Un altro consiglio che ritengo fondamentale è non sottovalutare l’impegno che richiede un gatto. Spesso si pensa che sia un animale più semplice da gestire rispetto al cane, ma non è così. Il gatto è un animale complesso, ha bisogno di stimoli, di attenzione e soprattutto di gioco. In appartamento, il gioco diventa una vera e propria necessità, perché sostituisce attività naturali come la caccia, l’esplorazione, l’interazione con l’ambiente.
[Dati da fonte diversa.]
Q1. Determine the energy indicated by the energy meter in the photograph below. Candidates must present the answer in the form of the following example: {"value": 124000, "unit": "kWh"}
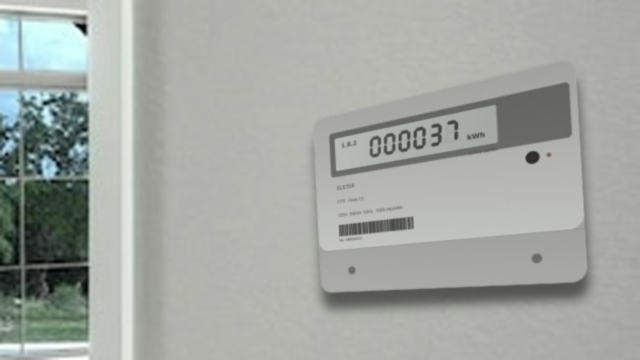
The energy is {"value": 37, "unit": "kWh"}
Quindi il succo è questo: tenere una casa a misura di gatto e dedicargli tempo per il gioco. Sono due aspetti essenziali per il suo benessere.”
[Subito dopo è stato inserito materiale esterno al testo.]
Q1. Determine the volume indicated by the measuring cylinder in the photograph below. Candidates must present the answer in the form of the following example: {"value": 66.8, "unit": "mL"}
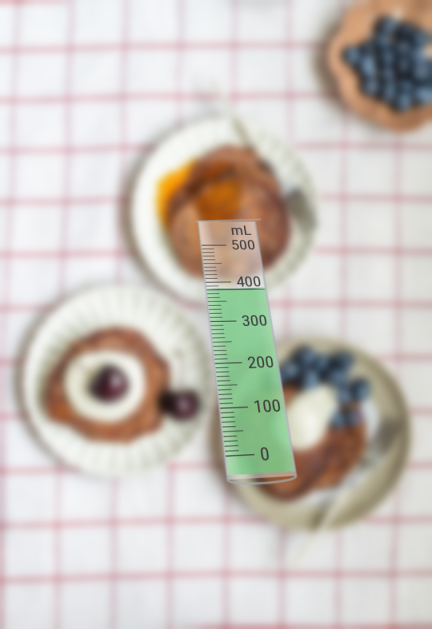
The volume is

Molti stereotipi gravitano attorno al gatto. C’è qualcuno che può essere smentito?
“Una delle convinzioni più diffuse — e sbagliate — è che i gatti si facciano compagnia tra loro. Quante volte si sente dire: ‘Prendi un altro gatto, così non è solo.’ In realtà, questa è una vera e propria bufala. La socialità del gatto è molto più complessa di quello che si pensa. Il gatto, per natura, è un animale solitario: vive bene da solo, non soffre necessariamente la solitudine, a patto che venga correttamente stimolato e abbia momenti di gioco e interazione con chi vive con lui.
Un altro luogo comune molto diffuso è che il gatto sia meno impegnativo del cane. C’è chi pensa: ‘Non ho tempo, prendo un gatto.’ E invece no, perché il gatto è un animale estremamente complesso, sensibile e con bisogni molto specifici. Richiede tempo, attenzione, coinvolgimento. Non è affatto un animale “facile” solo perché è più indipendente.
E poi ci sono i classici, come quello che dice: ‘Il cane si affeziona alla persona, il gatto alla casa.’ Anche qui c’è un fondo di verità, perché sì, il gatto è un animale molto territoriale, e ha un legame forte con l’ambiente in cui vive. Ma questo non significa che non possa creare relazioni profonde con le persone. Al contrario: è un animale estremamente intelligente, capace di affezionarsi e interagire con chi lo circonda, in modo diverso dal cane, ma altrettanto significativo. Un altro pregiudizio molto comune è che i gatti facciano i dispetti. In realtà non è così: non è proprio nel loro modo di pensare. I gatti non ragionano come noi, e ogni loro comportamento ha un significato, anche se a volte noi fatichiamo a capirlo.
Ad esempio, quando un gatto butta oggetti dal tavolo, non lo fa per dispetto: spesso è semplicemente annoiato e si intrattiene da solo, oppure cerca attenzione, sapendo che così qualcuno reagirà.
Il problema è che siamo abituati a interpretare i comportamenti del gatto secondo la nostra logica umana, mentre il gatto ha una prospettiva completamente diversa. E proprio questo è uno degli aspetti centrali del mio lavoro: aiutare le persone a mettersi nei panni del gatto, a guardare il mondo con i suoi occhi. Solo così si possono davvero comprendere i suoi comportamenti”.